Hi everyone, I wrote a pretty simple kernel which aim at applying a 512 floats long filter column wise to a 512(columns) x 2048 (rows) floats input matrix data.
So the result is a 512 x (2048-512) matrix (ie : there is 512 x 1536 multiplications of vectors or 512 elements). I have to compute all that stuff in less than 5 ms.
The filter (a 512 floats vector) stands in the constant memory
The input data matrix is a 2D texture
The result is written in global memory
This was my very simple original kernel :
__global__ void FIR_Kernel(float* d_RFResult)
{
float res;
unsigned int x = blockIdx.x*blockDim.x + threadIdx.x;
unsigned int yBase = blockIdx.y*NBCALC_PER_THREAD;
for(unsigned int i = 0; i < NBCALC_PER_THREAD; i++)
{
res = 0.0f;
for(unsigned int j = 0; j < FILTER_KERNEL_SIZE; j++)
{
res += filter[j] * tex2D(texRFData, x,yBase+i+j);
}
d_RFResult[x +(yBase+i)*NB_CHANNELS] = res;
}
}
This code takes 30ms.
I reached 15 ms by packing up every float in float4 structure.
There’s a 3 factor stille to gain.
90% of the GPU time is spent in this memory transfert, which seems normal as it :
d_RFResult[x +(yBase+i)*NB_CHANNELS] = res;
I’m not sure this global memory write is coalesce, I think so as consequent threads in the same warp write in consecutive memory locations, and as d_RFResult is a float * pointer, it should be aligned, but I tried to write at random places in d_RFResult(global memory) and it took the same time.
I have to admit that dispite the documentation, in practice, I find it hard to know it reads and write are really coalesce or not.
By packing data in aligned types of 128 bits, it’s much faster because of the 1128 write instead of 432 (by near a *4 factor). I’m okay whith that, but it’s true for a single thread and does not show the so called coalesced state, which should involve many threads in the same warp.
How would you accelerate : d_RFResult[x +(yBase+i)*NB_CHANNELS] = res;
other than dealing with float4 ?
Thanks

* **Stored data**

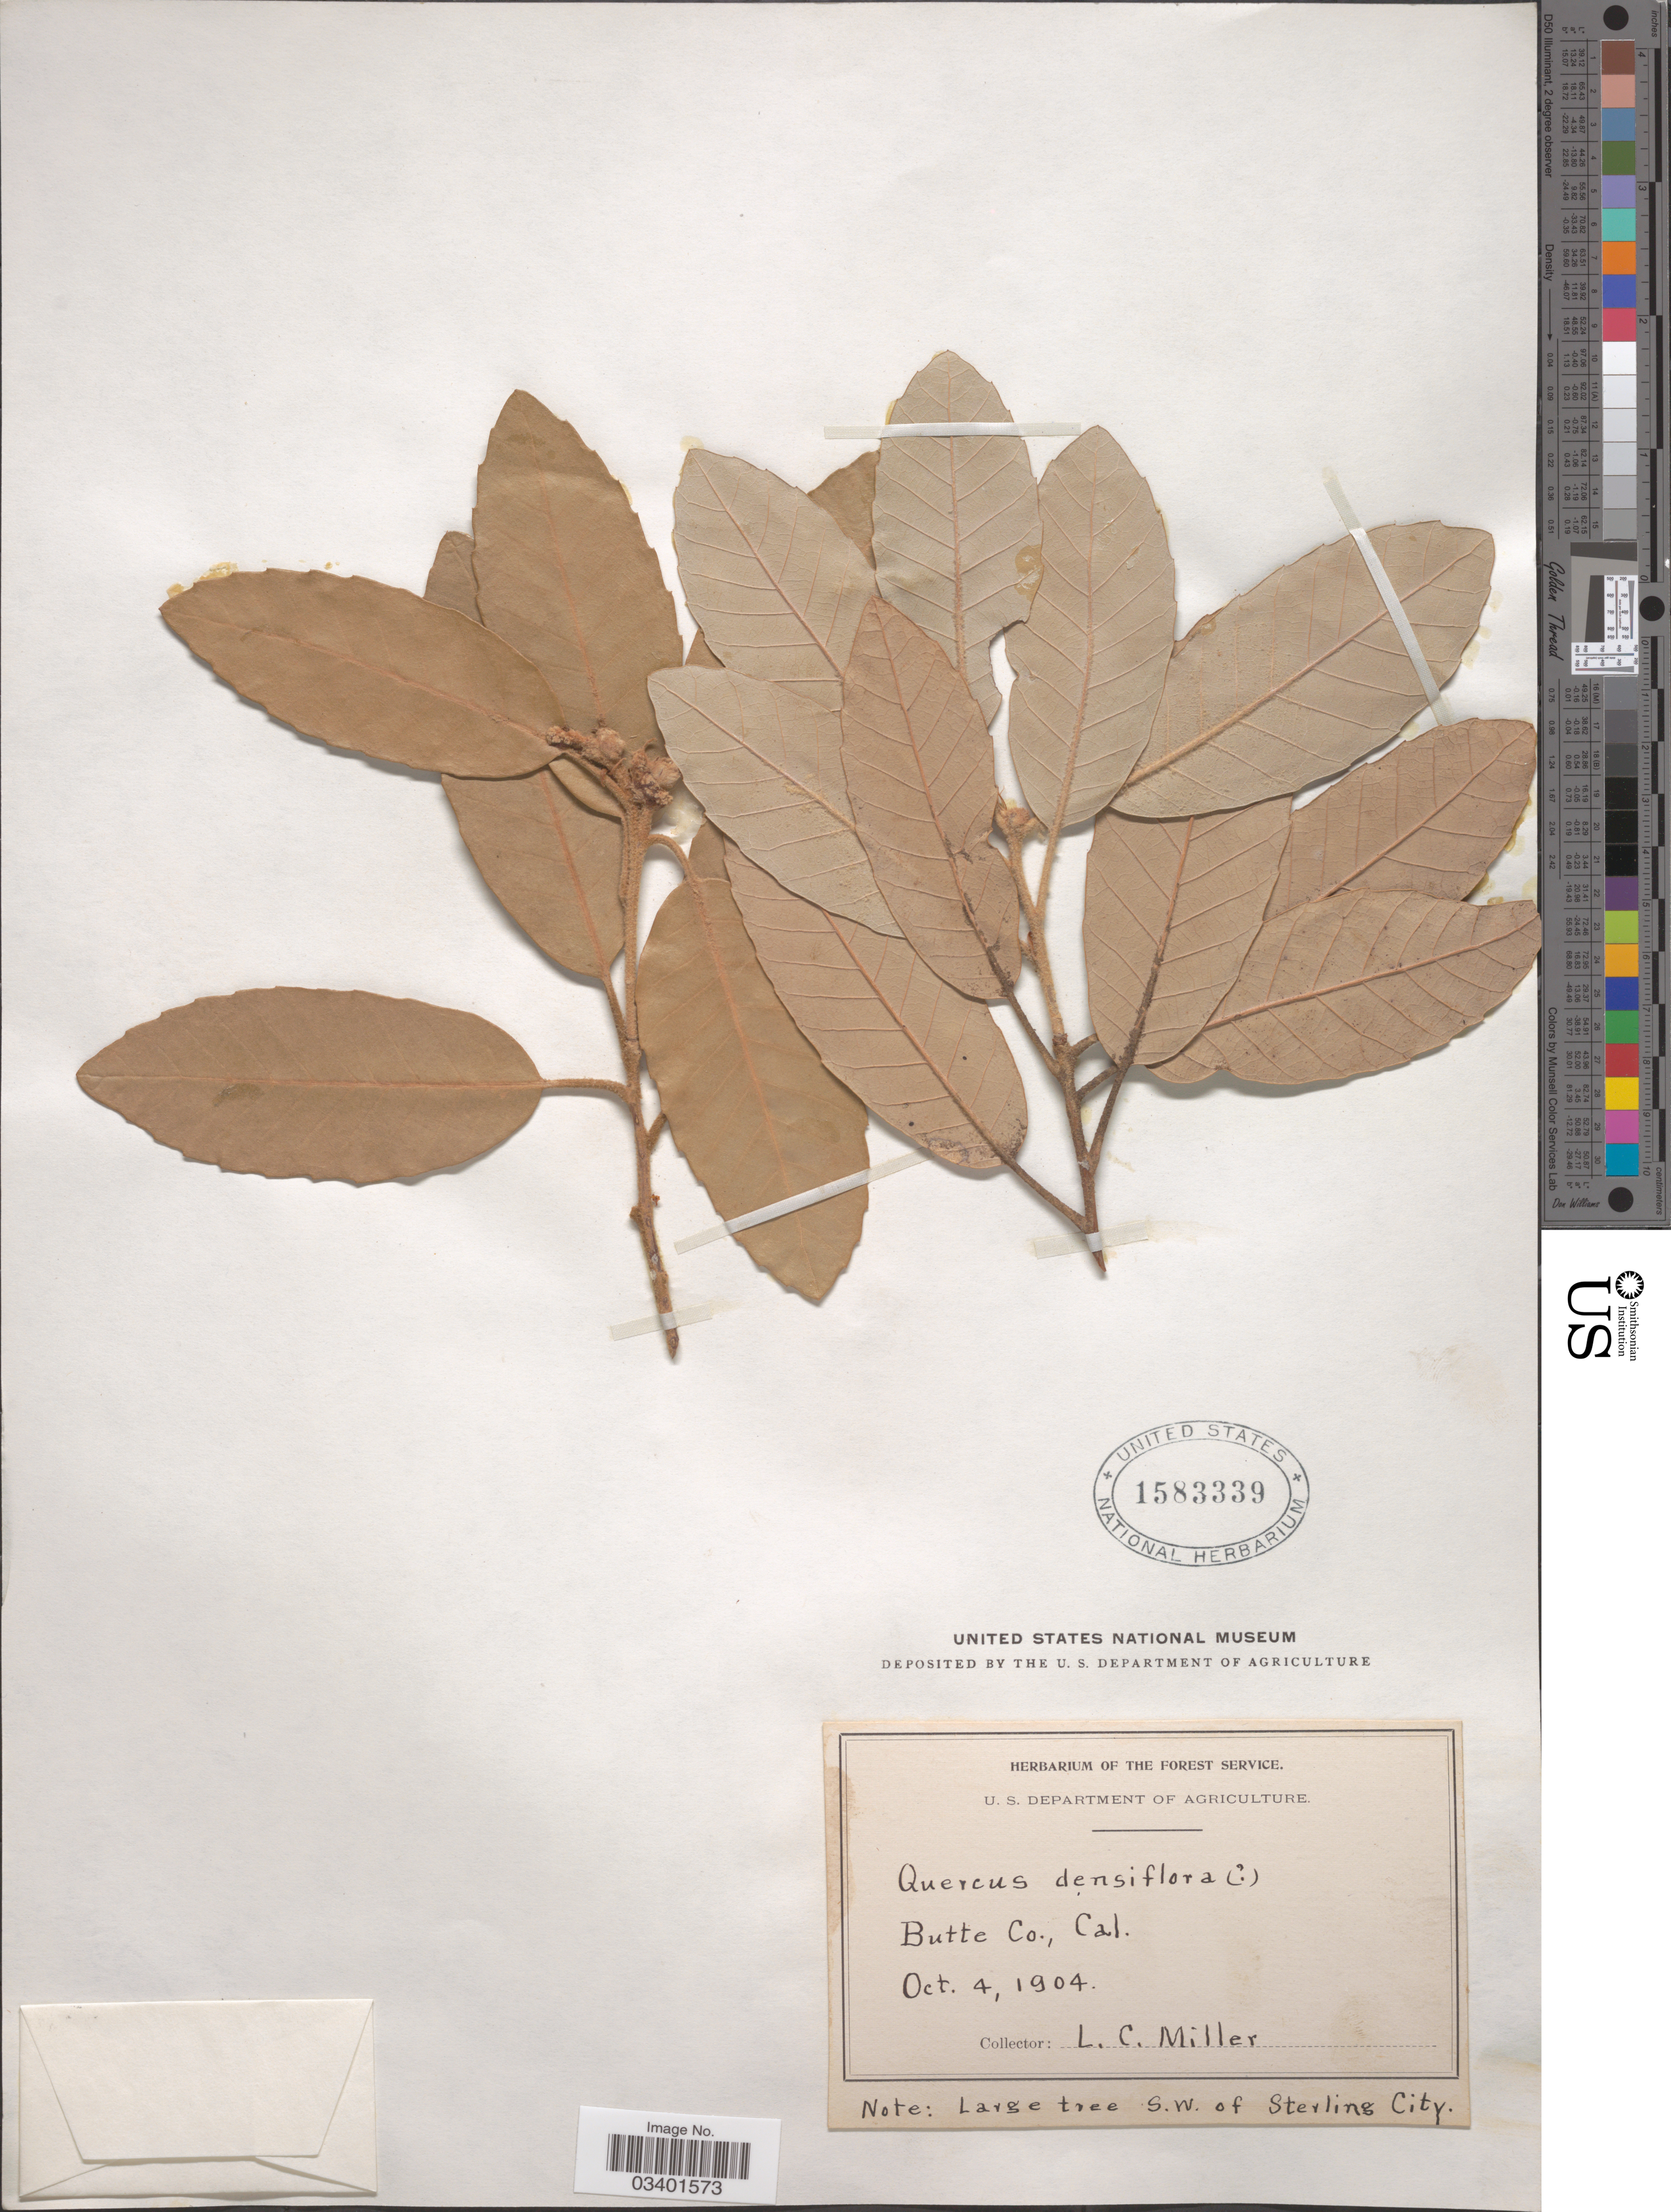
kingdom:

* **Exercise requirements**
1: Please update the FIR kernel post from "So the result" to "< FILTER_KERNEL_SIZE; j++)", changing "yBase" to "yStart".
2: Render this sentence from the FIR kernel post in Spanish: "I reached 15 ms by packing up every float in float4 structure."

* **Task answers**
1:
So the result is a 512 x (2048-512) matrix (ie : there is 512 x 1536 multiplications of vectors or 512 elements). I have to compute all that stuff in less than 5 ms.
The filter (a 512 floats vector) stands in the constant memory
The input data matrix is a 2D texture
The result is written in global memory
This was my very simple original kernel :
__global__ void FIR_Kernel(float* d_RFResult)
{
float res;
unsigned int x = blockIdx.x*blockDim.x + threadIdx.x;
unsigned int yStart = blockIdx.y*NBCALC_PER_THREAD;
for(unsigned int i = 0; i < NBCALC_PER_THREAD; i++)
{
res = 0.0f;
for(unsigned int j = 0; j < FILTER_KERNEL_SIZE; j++)

2: Llegué a 15 ms empaquetando cada float en una estructura float4.